Not so long ago when the rupee was falling and the international crude price rising, the Modi government got no respite from the political commentators who had a field day ridiculing the state of the economy. Now, this is not merely a six-day phenomenon. The market has been doing better and better since November 30. "The benchmark Sensex rose 5.1 per cent in November — its steepest monthly gain since July. It climbed 0.1 per cent to 36,194.30 on Friday. The Nifty rose 4.7 per cent in the month. Overseas investors bought net Indian shares worth $720 million through November 28 after three months of selling," reported Bloomberg and Business Standard jointly on the last day of last month.

In the meantime, the rupee had once climbed down: less than 70 to a US dollar. Of course, the global crude price plummeting to $ 86 a barrel played a role. But it was neither the fall of petrol price from Rs 84 a litre in Delhi nor the cheapening of gold that made the rupee bolder. Neither was the Indian market fundamentally poor for a while to make the rupee weak. The US Fed rates were hiked thrice, and a higher Fed rate normally strengthens the dollar.

India’s $75-billion currency swap agreement with Japan allayed fears in the financial markets. The apprehension of a capital outflow receded.

While the RBI under governors Raghuram Rajan and Urjit Patel resisted rate cuts in the name of institutional autonomy, the falling crude prices eased off the prices of a whole lot of commodities, making the central bank's inflation-targeting a much less onerous job. 

Now, the nature of the companies that are doing well must be noted to see what role policy plays in market fluctuations.
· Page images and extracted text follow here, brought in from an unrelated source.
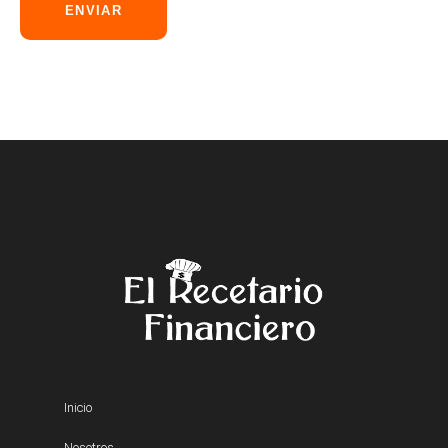
ENVIAR
Inicio
Nosotros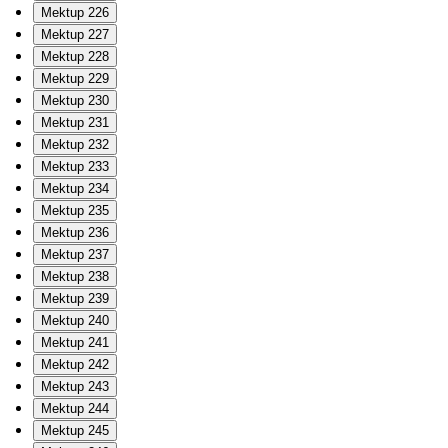
Mektup 226
Mektup 227
Mektup 228
Mektup 229
Mektup 230
Mektup 231
Mektup 232
Mektup 233
Mektup 234
Mektup 235
Mektup 236
Mektup 237
Mektup 238
Mektup 239
Mektup 240
Mektup 241
Mektup 242
Mektup 243
Mektup 244
Mektup 245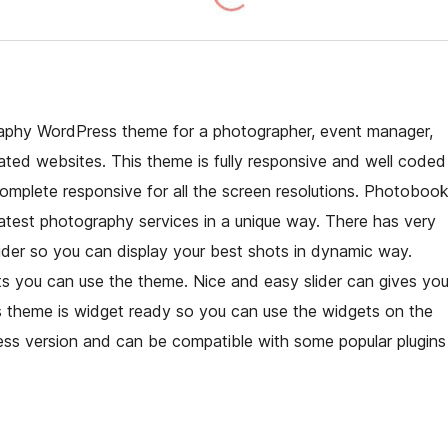
aphy WordPress theme for a photographer, event manager,
ted websites. This theme is fully responsive and well coded
omplete responsive for all the screen resolutions. Photoboo
atest photography services in a unique way. There has very
ider so you can display your best shots in dynamic way.
you can use the theme. Nice and easy slider can gives yo
s theme is widget ready so you can use the widgets on the
ress version and can be compatible with some popular plugins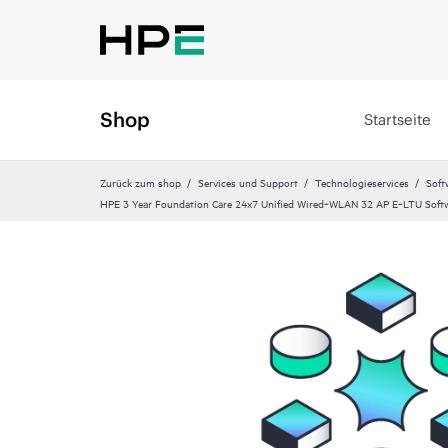
Shop
Startseite
Zurück zum shop
Services und Support
Technologieservices
Soft
HPE 3 Year Foundation Care 24x7 Unified Wired‑WLAN 32 AP E‑LTU Softw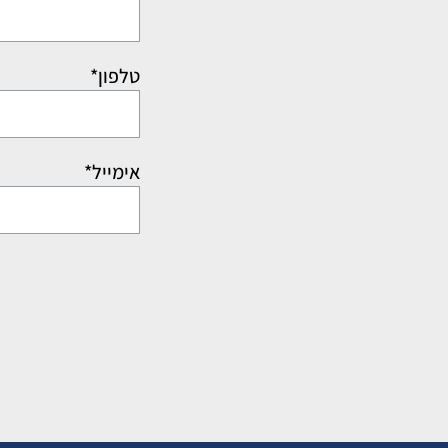
טלפון*
אימייל*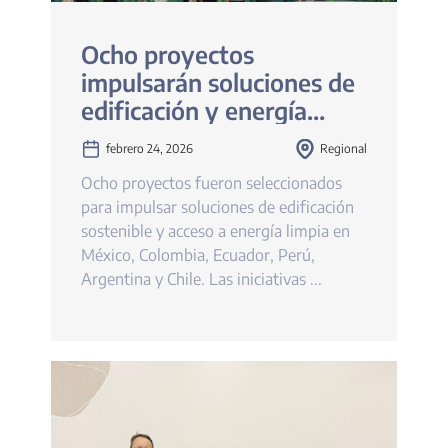
Ocho proyectos
impulsarán soluciones de
edificación y energía
sostenible en América
febrero 24, 2026
Regional
Latina
Ocho proyectos fueron seleccionados
para impulsar soluciones de edificación
sostenible y acceso a energía limpia en
México, Colombia, Ecuador, Perú,
Argentina y Chile. Las iniciativas ...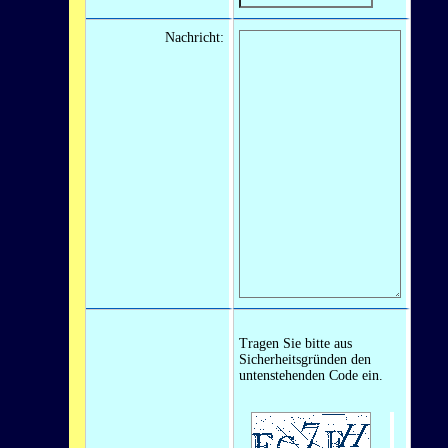
Nachricht:
Tragen Sie bitte aus
Sicherheitsgründen den
untenstehenden Code ein.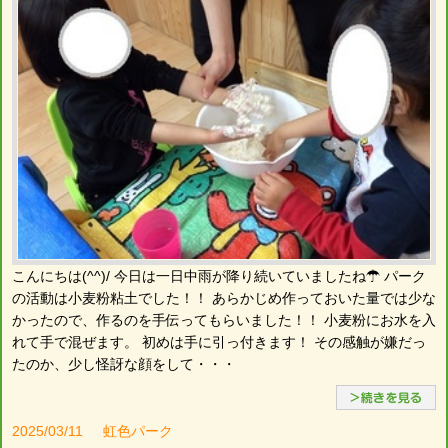
こんにちは(^^)/ 今日は一日中雨が降り続いていましたね☂ パーク
の活動は小麦粉粘土でした！！ あらかじめ作っておいた量では少な
かったので、作るのを手伝ってもらいました！！ 小麦粉にお水を入
れて手で混ぜます。 初めは手に引っ付きます！ その感触が嫌だっ
たのか、少し怪訝な顔をして・・・
2025/03/11
虹色パーク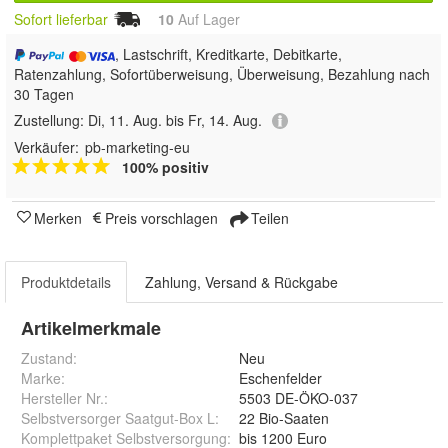
Sofort lieferbar
10
Auf Lager
, Lastschrift, Kreditkarte, Debitkarte,
Ratenzahlung, Sofortüberweisung, Überweisung, Bezahlung nach
30 Tagen
Zustellung:
Di, 11. Aug. bis Fr, 14. Aug.
Verkäufer:
pb-marketing-eu
100% positiv
Merken
Preis vorschlagen
Teilen
Produktdetails
Zahlung, Versand & Rückgabe
Artikelmerkmale
Zustand:
Neu
Marke:
Eschenfelder
Hersteller Nr.:
5503 DE-ÖKO-037
Selbstversorger Saatgut-Box L
:
22 Bio-Saaten
Komplettpaket Selbstversorgung
:
bis 1200 Euro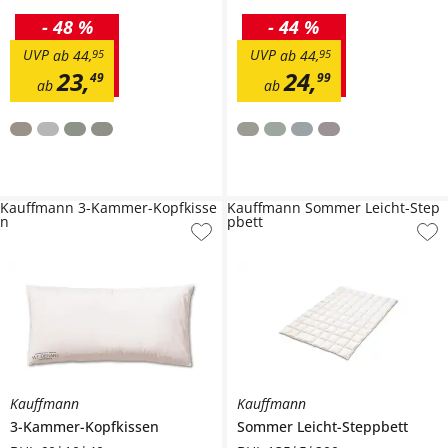
-
48 %
-
44 %
UVP
UVP
ab
44
,
95
ab
44
,
95
23
,
24
,
49
99
ab
ab
Kauffmann 3-Kammer-Kopfkisse
Kauffmann Sommer Leicht-Step
n
pbett
Kauffmann
Kauffmann
3-Kammer-Kopfkissen
Sommer Leicht-Steppbett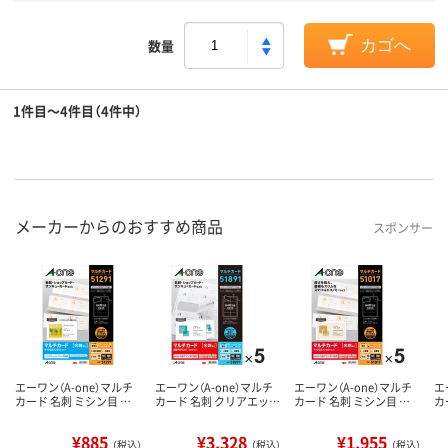
数量
カゴへ
1件目～4件目（4件中）
メーカーからのおすすめ商品
スポンサー
エーワン（A-one）マルチ
エーワン（A-one）マルチ
エーワン（A-one）マルチ
エ
カード 名刺 ミシン目 …
カード 名刺 クリアエッ…
カード 名刺 ミシン目 …
カ
¥885
¥3,328
¥1,955
（税込）
（税込）
（税込）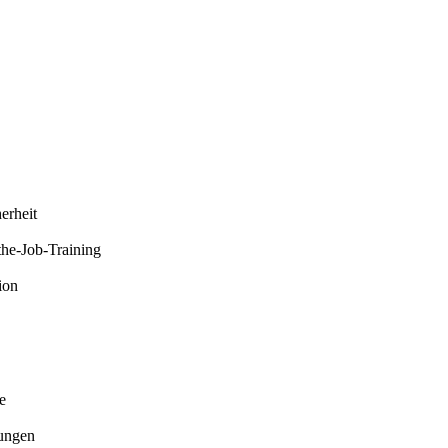
erheit
he-Job-Training
ion
e
sungen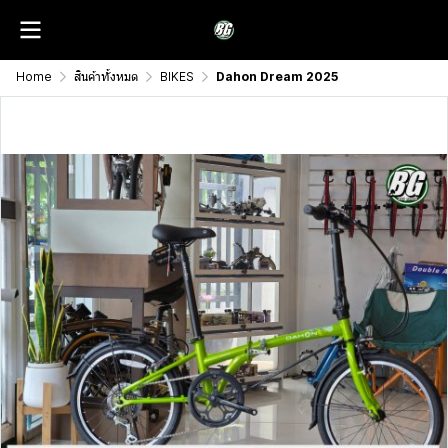
Home
สินค้าทั้งหมด
BIKES
Dahon Dream 2025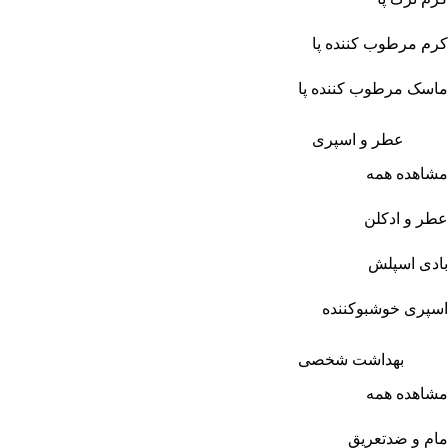
کرم مرطوب کننده پا
ماسک مرطوب کننده پا
عطر و اسپری
مشاهده همه
عطر و ادکلن
بادی اسپلش
اسپری خوشبوکننده
بهداشت شخصی
مشاهده همه
مام و ضدتعریق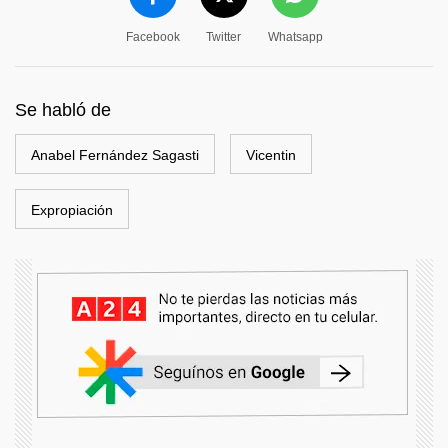
Facebook
Twitter
Whatsapp
Se habló de
Anabel Fernández Sagasti
Vicentin
Expropiación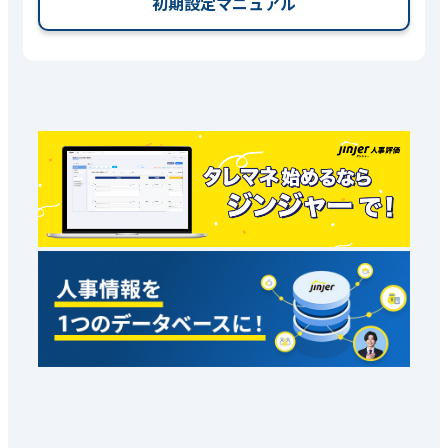
初期設定マニュアル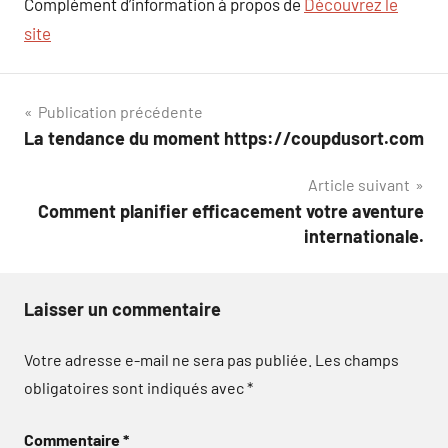
Complément d’information à propos de
Découvrez le
site
Navigation
Publication précédente
La tendance du moment https://coupdusort.com
de
Article suivant
l’article
Comment planifier efficacement votre aventure
internationale.
Laisser un commentaire
Votre adresse e-mail ne sera pas publiée.
Les champs
obligatoires sont indiqués avec
*
Commentaire
*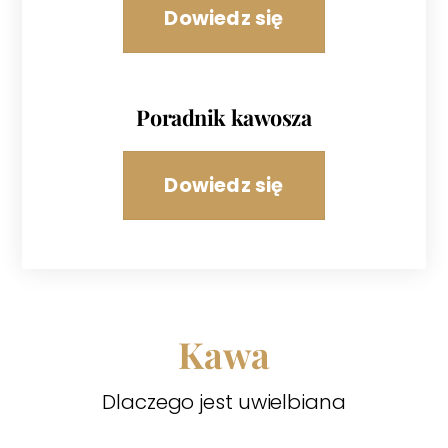
Dowiedz się
Poradnik kawosza
Dowiedz się
Kawa
Dlaczego jest uwielbiana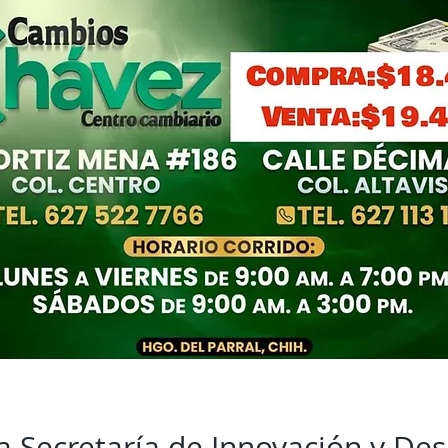
a Secretaría de Innovación y Des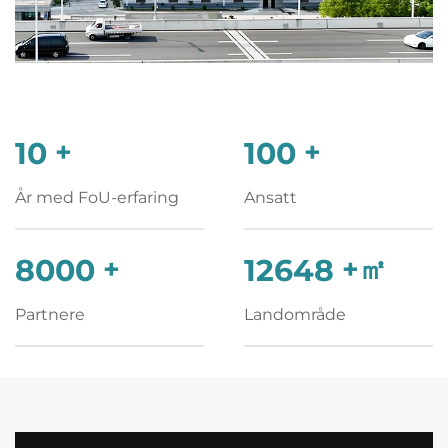
10
+
100
+
År med FoU-erfaring
Ansatt
8000
+
12648
+㎡
Partnere
Landområde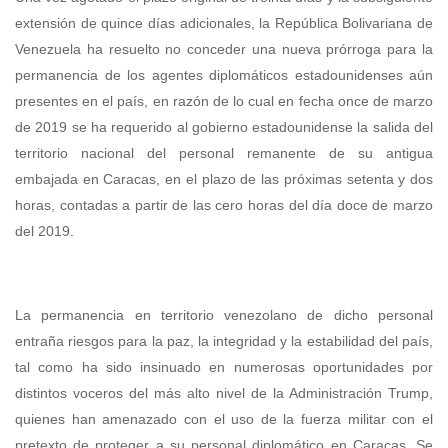
extensión de quince días adicionales, la República Bolivariana de
Venezuela ha resuelto no conceder una nueva prórroga para la
permanencia de los agentes diplomáticos estadounidenses aún
presentes en el país, en razón de lo cual en fecha once de marzo
de 2019 se ha requerido al gobierno estadounidense la salida del
territorio nacional del personal remanente de su antigua
embajada en Caracas, en el plazo de las próximas setenta y dos
horas, contadas a partir de las cero horas del día doce de marzo
del 2019.
La permanencia en territorio venezolano de dicho personal
entraña riesgos para la paz, la integridad y la estabilidad del país,
tal como ha sido insinuado en numerosas oportunidades por
distintos voceros del más alto nivel de la Administración Trump,
quienes han amenazado con el uso de la fuerza militar con el
pretexto de proteger a su personal diplomático en Caracas. Se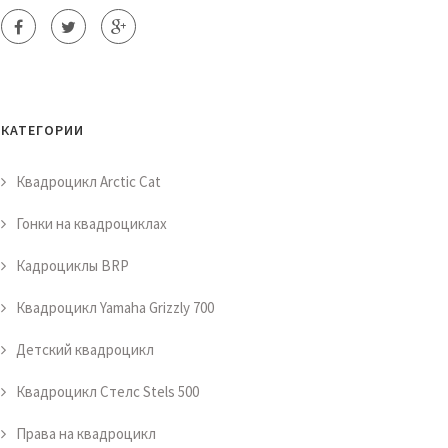
КАТЕГОРИИ
Квадроцикл Arctic Cat
Гонки на квадроциклах
Кадроциклы BRP
Квадроцикл Yamaha Grizzly 700
Детский квадроцикл
Квадроцикл Стелс Stels 500
Права на квадроцикл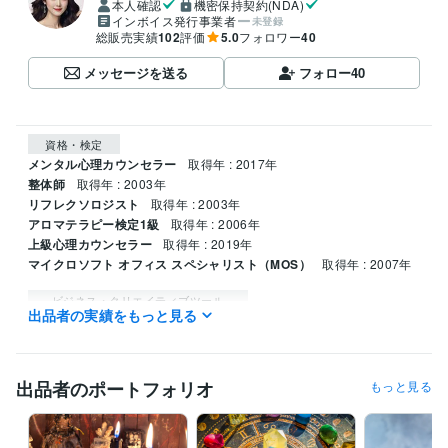
本人確認
機密保持契約(NDA)
インボイス発行事業者
未登録
総販売実績
102
評価
5.0
フォロワー
40
メッセージを送る
フォロー
40
資格・検定
メンタル心理カウンセラー
取得年 : 2017年
整体師
取得年 : 2003年
リフレクソロジスト
取得年 : 2003年
アロマテラピー検定1級
取得年 : 2006年
上級心理カウンセラー
取得年 : 2019年
マイクロソフト オフィス スペシャリスト（MOS）
取得年 : 2007年
ビジネス・クリエイティブツール
出品者の実績をもっと見る
Excel:25年
Word:25年
Canva:3年
得意分野
悩み相談・カウンセリング
引き寄せノート
メンタルブロック解除
出品者のポートフォリオ
もっと見る
スピリチュアル
語学力
英語
日常会話レベル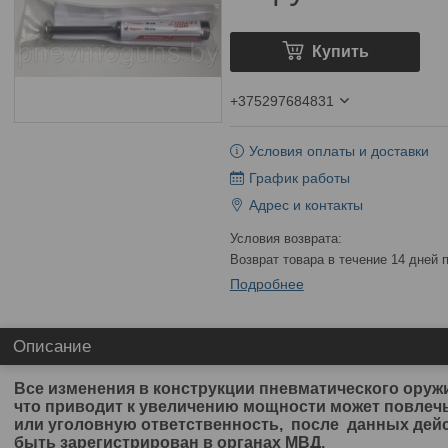
Купить
+375297684831
Условия оплаты и доставки
График работы
Адрес и контакты
возврат товара в течение 14 дней
Подробнее
Описание
Все изменения в конструкции пневматического оружи
что приводит к увеличению мощности может повлеч
или уголовную ответственность, после данных дейс
быть зарегистрирован в органах МВД.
The banks are particularly doing well in all Indian markets, showing signs of recovery from the NPA crisis.

Pharmaceuticals, metals and automobiles are doing well, too. The one-and-a-half-month old booster for the MSMEs is paying off. Easy loans, easier cash flow, interest concessions, clusters for pharmaceutical businesses, relaxation of labour laws, etc were some significant policy decisions Prime Minister Narendra Modi took on November 2, the results of which are now showing.